O ex-presidente do BRB, Paulo Henrique Costa, deu o primeiro passo para negociar uma delação premiada que pode atingir diretamente o ex-governador do Distrito Federal, Ibaneis Rocha. Preso na Operação Compliance Zero, ele solicitou ao Supremo Tribunal Federal (STF) a transferência do Complexo Penitenciário da Papuda para a Superintendência da Polícia Federal em Brasília, alegando que precisa de condições adequadas para iniciar a colaboração com as autoridades.
A informação foi publicada pelo jornal O Globo, que relata que a estratégia de Costa já está em curso com sua nova equipe de defesa, formada pelos advogados Eugênio Aragão e Davi Tangerino, contratados com o objetivo específico de viabilizar o acordo de delação.
Ibaneis é o principal alvo
Nos bastidores de Brasília, o entendimento é claro: Ibaneis Rocha é o principal alvo da delação de Paulo Henrique Costa. A própria defesa do ex-presidente do BRB sustenta que a permanência na Papuda representa um problema, justamente porque a unidade é administrada pelo governo do Distrito Federal — estrutura diretamente ligada ao grupo político do ex-governador.
Esse contexto reforça a percepção de que Costa pretende revelar detalhes comprometedores sobre a atuação de Ibaneis no esquema investigado. A troca de advogados também foi influenciada por esse fator, já que o defensor anterior mantinha vínculos com o ex-governador, o que poderia comprometer a negociação.
Disputa por delação e pressão por tempo
Outro elemento central é a corrida contra o tempo. Costa tenta se antecipar ao banqueiro Daniel Vorcaro, também investigado, que já sinalizou disposição para colaborar. Segundo fontes da investigação, quem fechar primeiro o acordo terá mais chances de obter benefícios junto à Polícia Federal e à Procuradoria-Geral da República.
A estratégia segue o mesmo roteiro de Vorcaro, que conseguiu transferência para a Polícia Federal após indicar interesse em delatar. Agora, Costa busca condições semelhantes para avançar na negociação.
Esquema bilionário sob investigação
A delação pode lançar luz sobre um dos pontos mais sensíveis do caso: a atuação do governo do Distrito Federal na operação que levou o BRB a adquirir cerca de R$ 12,2 bilhões em carteiras de crédito consideradas fraudulentas do Banco Master.

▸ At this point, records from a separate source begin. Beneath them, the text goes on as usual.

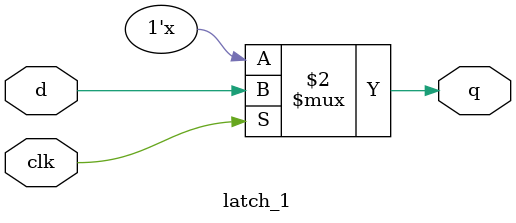
<source format=v>
`timescale 1ns / 1ps


module latch_1  
      (
        input  clk,
         input  d,
        output  reg  q  
    );
      always @(clk,d) 
        if(clk)
		  q <= d;
     endmodule

</source>
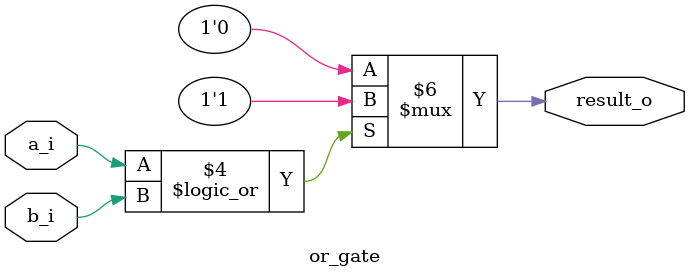
<source format=v>
module or_gate(
    input a_i,
    input b_i,
    output reg result_o
);

    // using built in operator:
    // assign result_o = a_i || b_i;
    always @(*) begin : or_logic
        if (a_i == 1'b1 || b_i == 1'b1)
            result_o = 1'b1;
        else
            result_o = 1'b0;
    end

endmodule

</source>
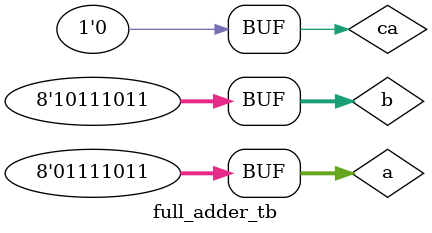
<source format=v>
module full_adder_tb;
parameter B = 8;
reg [B-1:0]a;
reg [B-1:0]b;
reg ca;
wire [B-1:0]s;
wire co;

full_adder #(B) dut(a,b,ca,s,co);
initial begin
  $dumpfile("dump.vcd");
  $dumpvars;
  $monitor("time=%0t a=%b b=%b ca=%b s=%b co=%b",$time,a,b,ca,s,co);
  
  a=8'b01010111; b=8'b00110011; ca=1'b0; #10;
  a=8'b01111001; b=8'b10000011; ca=1'b0; #10;
  a=8'b01101111; b=8'b10101111; ca=1'b0; #10;
  a=8'b01111011; b=8'b10111011; ca=1'b0; #10;
end
endmodule

</source>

A investigação da Polícia Federal também apura transações milionárias envolvendo o escritório de advocacia de Ibaneis e estruturas ligadas ao banco, o que amplia o potencial de impacto político da delação.
À época, Ibaneis defendeu publicamente o negócio, afirmando que a operação traria ganhos bilionários e projetaria o BRB ao grupo dos grandes bancos nacionais.
Acusações e provas
Paulo Henrique Costa é acusado de corrupção passiva e lavagem de dinheiro. Segundo a Polícia Federal, ele teria recebido imóveis de alto padrão como propina para viabilizar as operações com o Banco Master. Os bens, localizados em São Paulo e Brasília, somariam cerca de R$ 146 milhões.
Parte dos valores teria sido efetivamente paga, enquanto o restante não foi concluído após o avanço das investigações sigilosas. Na decisão que determinou sua prisão, o ministro André Mendonça apontou que Costa atuava como um verdadeiro operador dos interesses do banco privado dentro do BRB.
A possível delação de Costa, nesse cenário, é vista como um ponto de inflexão na investigação, com potencial para atingir diretamente o núcleo político que sustentou as operações — tendo Ibaneis Rocha como principal foco das revelações.